BREAKING: China dumps all bonds, declares South China Sea closed zone ? CNN Political Ticker - CNN.com Blogs

1 minute ago
*BREAKING: China dumps all bonds, declares South China Sea closed zone*
China has just announced, in response to what it calls US aggression, that it has placed all its US treasury bonds on the open market and simultaneously has declared the South China Sea a closed zone. This is a developing story, please check for updates.

Don't worry. CNN was hacked.

Who did the hacking? Was it a not so subtle warning of what is to come?


----------



## Gunner's Mate (Aug 13, 2013)

The Chinese must have read my earlier post over in the Marijuana stock thread, damn commie spys are everywhere


----------



## Just Sayin' (Dec 5, 2013)

Come on, that isn't funny...I've got 25% of my retirement in Asian/Pacific stocks...I'm either a millionaire now or a pauper. :shock:


----------



## Deebo (Oct 27, 2012)

Nothing to see here folks. Just keep marching towards the lights, with your papers in hand. Move along. 
Those annoying "loud firecracker" noises you hear from the other room is just the television.
Those piles of clothes and shoes you see are just items for the less fortunate.
Move along, eyes to the front. 
That awefull smell is just the sewer backed up.


----------



## Ripon (Dec 22, 2012)

And when that headline is real?


----------



## Deebo (Oct 27, 2012)

CNN hacked..Target hacked.. Account numbers, pins, personall informantion. 
It is all hacked by THE NSA. 
Anyone here believe that HIPPA form at the doctrers office protects your pertinent information. 
Insurance companies now need to know what job you do to insure your truck? What does your credit rating have to do with Full coverage truck insurance?
The greatest trick the devil ever pulled was getting people to believe he isn't real.
Your information is stored and backed up somewhere........


----------



## PrepperLite (May 8, 2013)

Deebo said:


> CNN hacked..Target hacked.. Account numbers, pins, personall informantion.
> It is all hacked by THE NSA.
> Anyone here believe that HIPPA form at the doctrers office protects your pertinent information.
> Insurance companies now need to know what job you do to insure your truck? What does your credit rating have to do with Full coverage truck insurance?
> ...


Very much doubt it was the NSA, China on the other hand.....


----------



## Denton (Sep 18, 2012)

PrepperLite said:


> Very much doubt it was the NSA, China on the other hand.....

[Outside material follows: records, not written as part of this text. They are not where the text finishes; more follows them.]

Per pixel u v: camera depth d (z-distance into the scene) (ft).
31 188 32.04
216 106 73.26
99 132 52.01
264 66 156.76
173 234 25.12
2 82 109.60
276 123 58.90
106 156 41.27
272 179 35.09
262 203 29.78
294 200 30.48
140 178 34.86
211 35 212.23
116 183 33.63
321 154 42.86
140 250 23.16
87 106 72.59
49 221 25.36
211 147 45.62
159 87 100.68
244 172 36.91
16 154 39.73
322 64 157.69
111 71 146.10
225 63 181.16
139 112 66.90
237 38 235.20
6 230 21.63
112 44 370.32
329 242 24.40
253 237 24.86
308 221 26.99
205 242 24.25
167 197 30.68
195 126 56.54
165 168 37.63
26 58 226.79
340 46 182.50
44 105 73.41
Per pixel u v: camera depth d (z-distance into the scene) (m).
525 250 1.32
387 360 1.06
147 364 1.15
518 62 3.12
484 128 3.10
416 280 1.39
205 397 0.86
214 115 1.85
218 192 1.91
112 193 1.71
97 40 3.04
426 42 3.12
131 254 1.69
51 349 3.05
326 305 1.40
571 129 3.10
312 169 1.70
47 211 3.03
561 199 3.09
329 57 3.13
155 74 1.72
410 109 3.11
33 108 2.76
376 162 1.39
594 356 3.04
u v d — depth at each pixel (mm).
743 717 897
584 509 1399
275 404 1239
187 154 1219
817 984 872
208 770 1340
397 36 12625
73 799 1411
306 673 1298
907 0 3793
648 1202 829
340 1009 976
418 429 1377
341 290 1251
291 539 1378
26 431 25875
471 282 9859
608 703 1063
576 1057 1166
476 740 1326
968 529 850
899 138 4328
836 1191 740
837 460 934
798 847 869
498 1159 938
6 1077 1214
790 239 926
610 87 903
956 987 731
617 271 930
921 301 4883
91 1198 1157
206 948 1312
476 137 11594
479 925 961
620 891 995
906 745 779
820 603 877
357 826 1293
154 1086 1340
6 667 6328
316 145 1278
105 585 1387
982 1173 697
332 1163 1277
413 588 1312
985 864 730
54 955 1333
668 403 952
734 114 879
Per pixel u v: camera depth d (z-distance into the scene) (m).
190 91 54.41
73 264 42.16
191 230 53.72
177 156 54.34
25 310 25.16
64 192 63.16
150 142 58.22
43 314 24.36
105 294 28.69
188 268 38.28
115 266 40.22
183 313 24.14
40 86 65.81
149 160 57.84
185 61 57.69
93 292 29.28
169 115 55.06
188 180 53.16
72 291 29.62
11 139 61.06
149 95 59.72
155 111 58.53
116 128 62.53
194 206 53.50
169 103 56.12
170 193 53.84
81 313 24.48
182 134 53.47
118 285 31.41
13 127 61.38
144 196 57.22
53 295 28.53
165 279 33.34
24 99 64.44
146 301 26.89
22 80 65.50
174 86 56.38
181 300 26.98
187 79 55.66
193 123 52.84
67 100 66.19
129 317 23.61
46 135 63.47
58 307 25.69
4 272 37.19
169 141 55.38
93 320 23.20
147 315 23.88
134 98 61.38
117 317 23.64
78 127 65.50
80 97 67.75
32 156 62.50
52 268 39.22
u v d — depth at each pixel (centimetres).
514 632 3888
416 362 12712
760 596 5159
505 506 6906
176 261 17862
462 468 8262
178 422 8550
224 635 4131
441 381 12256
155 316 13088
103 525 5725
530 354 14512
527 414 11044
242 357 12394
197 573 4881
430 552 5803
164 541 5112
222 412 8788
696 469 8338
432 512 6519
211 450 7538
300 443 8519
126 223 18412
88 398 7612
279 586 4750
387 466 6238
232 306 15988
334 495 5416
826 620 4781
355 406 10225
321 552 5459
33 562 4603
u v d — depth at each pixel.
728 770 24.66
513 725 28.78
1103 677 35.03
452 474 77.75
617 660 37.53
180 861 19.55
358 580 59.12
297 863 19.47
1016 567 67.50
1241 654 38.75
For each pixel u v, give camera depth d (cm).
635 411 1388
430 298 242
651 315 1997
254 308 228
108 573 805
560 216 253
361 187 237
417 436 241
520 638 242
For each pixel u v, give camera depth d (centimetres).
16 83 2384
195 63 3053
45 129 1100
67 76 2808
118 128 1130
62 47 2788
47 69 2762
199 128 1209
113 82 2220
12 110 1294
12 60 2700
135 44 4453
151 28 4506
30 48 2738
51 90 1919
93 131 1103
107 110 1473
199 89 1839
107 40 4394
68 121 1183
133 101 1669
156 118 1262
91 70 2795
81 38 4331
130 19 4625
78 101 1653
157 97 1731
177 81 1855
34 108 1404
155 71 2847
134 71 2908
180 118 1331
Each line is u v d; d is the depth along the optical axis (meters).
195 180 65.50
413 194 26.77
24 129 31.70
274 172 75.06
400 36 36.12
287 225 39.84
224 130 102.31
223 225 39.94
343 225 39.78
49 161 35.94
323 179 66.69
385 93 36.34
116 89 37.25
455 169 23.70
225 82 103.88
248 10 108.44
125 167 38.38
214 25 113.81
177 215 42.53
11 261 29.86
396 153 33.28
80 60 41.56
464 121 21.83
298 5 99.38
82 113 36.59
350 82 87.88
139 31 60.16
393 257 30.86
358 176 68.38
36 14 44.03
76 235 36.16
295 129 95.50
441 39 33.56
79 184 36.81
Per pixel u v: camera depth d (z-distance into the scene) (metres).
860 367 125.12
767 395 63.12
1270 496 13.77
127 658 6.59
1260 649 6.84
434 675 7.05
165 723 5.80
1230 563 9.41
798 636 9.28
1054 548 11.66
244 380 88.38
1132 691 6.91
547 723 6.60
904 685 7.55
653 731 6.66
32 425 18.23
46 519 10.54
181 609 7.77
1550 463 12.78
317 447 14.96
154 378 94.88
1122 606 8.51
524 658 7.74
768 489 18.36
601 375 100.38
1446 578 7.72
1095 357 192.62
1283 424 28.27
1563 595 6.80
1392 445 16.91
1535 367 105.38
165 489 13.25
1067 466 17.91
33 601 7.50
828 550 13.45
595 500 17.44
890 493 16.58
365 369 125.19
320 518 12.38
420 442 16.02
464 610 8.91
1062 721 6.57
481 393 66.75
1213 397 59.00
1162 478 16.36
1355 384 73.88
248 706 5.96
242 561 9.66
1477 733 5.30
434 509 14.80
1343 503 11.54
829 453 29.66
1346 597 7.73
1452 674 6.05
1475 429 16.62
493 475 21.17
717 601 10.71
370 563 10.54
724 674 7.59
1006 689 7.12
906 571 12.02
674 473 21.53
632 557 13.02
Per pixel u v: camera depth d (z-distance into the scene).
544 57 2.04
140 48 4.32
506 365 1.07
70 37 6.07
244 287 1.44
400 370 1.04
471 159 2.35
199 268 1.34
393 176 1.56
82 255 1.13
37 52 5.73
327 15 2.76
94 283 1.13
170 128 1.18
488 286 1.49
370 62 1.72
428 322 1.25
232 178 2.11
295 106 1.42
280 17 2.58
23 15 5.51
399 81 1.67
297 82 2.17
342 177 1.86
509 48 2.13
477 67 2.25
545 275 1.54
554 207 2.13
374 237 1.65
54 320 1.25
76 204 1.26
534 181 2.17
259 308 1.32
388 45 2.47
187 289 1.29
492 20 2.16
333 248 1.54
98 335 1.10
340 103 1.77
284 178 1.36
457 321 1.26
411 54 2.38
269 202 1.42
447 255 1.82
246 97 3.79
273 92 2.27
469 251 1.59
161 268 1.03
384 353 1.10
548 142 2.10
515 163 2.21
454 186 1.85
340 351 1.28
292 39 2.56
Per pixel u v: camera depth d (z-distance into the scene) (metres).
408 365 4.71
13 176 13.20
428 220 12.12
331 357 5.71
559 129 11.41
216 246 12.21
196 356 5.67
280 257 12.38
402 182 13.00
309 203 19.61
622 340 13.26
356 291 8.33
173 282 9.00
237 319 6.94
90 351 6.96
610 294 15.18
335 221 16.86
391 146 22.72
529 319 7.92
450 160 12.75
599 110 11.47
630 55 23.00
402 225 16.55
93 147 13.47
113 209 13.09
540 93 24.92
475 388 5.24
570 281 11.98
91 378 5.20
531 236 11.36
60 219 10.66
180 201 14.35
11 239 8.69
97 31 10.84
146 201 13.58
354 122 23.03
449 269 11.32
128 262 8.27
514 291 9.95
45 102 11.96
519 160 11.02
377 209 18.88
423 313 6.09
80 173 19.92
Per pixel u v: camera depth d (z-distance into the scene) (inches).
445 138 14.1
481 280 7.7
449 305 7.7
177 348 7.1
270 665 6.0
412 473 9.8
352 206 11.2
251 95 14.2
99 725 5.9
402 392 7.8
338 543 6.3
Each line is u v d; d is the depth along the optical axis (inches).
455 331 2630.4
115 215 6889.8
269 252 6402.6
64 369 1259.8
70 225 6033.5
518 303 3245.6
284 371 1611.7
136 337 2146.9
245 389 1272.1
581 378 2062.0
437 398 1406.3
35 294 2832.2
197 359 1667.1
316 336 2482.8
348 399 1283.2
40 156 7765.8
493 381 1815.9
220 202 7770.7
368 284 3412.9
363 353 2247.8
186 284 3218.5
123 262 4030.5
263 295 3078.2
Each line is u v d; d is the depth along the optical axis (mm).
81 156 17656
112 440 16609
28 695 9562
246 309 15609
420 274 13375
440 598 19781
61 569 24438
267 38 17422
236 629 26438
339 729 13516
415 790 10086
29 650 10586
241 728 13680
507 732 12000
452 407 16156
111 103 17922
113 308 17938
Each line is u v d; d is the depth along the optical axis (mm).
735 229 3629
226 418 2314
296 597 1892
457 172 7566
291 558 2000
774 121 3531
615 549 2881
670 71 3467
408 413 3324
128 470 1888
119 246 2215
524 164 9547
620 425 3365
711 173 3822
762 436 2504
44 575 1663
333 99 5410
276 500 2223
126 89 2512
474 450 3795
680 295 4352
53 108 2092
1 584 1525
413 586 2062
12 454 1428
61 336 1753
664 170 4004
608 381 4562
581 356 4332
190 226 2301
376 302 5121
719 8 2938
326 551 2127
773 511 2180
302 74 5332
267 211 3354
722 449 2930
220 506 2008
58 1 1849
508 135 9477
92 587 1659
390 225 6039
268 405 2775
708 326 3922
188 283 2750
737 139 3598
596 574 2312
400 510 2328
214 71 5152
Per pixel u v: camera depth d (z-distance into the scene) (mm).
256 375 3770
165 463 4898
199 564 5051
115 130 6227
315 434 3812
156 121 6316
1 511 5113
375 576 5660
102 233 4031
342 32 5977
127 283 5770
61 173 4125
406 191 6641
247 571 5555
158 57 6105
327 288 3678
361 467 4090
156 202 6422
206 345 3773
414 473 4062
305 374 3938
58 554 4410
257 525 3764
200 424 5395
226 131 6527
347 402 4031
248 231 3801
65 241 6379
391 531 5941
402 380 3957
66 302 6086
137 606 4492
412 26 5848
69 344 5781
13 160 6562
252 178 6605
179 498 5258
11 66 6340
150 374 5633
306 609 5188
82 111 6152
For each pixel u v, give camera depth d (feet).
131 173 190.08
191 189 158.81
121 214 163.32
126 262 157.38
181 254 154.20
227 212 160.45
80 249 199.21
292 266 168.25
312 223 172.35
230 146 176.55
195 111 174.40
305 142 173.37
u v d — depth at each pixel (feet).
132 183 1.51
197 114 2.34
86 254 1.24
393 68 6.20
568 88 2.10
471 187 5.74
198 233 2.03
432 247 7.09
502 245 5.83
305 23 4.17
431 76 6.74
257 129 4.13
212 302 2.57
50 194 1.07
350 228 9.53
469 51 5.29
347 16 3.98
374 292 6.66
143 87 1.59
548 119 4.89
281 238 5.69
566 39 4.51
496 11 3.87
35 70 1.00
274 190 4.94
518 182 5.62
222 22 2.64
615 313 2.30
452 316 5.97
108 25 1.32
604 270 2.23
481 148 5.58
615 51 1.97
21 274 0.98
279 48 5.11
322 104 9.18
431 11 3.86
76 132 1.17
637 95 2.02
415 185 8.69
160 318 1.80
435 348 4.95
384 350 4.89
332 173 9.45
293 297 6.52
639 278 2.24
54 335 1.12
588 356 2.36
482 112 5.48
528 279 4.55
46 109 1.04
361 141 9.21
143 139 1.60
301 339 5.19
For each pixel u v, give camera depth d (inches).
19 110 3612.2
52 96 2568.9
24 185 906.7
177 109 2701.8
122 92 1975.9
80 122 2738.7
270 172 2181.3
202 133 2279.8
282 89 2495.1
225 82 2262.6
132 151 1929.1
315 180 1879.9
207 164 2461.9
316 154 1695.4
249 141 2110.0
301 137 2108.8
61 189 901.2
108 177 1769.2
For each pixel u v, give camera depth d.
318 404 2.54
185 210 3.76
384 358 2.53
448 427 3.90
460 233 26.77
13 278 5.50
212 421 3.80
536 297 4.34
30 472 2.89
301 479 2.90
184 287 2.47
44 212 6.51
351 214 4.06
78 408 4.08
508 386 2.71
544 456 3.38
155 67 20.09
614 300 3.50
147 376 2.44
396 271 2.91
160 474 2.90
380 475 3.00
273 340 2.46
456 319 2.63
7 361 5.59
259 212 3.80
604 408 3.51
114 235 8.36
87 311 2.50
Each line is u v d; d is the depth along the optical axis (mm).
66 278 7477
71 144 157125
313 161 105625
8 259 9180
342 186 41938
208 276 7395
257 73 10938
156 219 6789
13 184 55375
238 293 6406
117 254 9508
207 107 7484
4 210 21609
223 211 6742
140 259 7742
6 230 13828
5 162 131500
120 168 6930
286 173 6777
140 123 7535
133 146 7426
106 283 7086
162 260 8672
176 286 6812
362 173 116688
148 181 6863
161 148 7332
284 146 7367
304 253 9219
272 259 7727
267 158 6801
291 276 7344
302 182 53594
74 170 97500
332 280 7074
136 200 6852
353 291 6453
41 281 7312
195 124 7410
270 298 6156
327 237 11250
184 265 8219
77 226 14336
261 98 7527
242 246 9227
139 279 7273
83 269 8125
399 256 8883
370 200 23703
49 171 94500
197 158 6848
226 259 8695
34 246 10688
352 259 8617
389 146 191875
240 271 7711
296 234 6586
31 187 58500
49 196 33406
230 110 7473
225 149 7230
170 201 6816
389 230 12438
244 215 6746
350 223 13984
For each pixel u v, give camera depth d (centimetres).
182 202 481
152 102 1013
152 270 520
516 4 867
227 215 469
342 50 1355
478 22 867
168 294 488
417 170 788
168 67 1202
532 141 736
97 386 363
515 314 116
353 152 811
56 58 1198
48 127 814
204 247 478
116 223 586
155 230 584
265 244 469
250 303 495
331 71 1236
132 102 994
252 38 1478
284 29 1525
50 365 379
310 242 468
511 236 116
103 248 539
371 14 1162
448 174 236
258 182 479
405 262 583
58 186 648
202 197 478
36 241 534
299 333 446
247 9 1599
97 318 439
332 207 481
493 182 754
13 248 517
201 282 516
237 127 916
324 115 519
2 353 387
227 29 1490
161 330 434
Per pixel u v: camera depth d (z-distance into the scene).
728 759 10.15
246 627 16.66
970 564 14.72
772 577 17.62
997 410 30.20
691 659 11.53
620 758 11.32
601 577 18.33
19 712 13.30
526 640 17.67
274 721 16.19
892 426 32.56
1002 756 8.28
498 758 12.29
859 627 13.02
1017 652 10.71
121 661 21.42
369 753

What if the elite, through the NSA, was giving a clue as to the next event on their calender?


----------



## paraquack (Mar 1, 2013)

Scary thought , isn't it?????


----------



## Fuzzee (Nov 20, 2012)

Funny or not, I'm always a little happy when CNN looks more like the assholes they really are at least.


----------



## Ripon (Dec 22, 2012)

NSA is too busy targeting obummers opponents - you know like Dinesh.


----------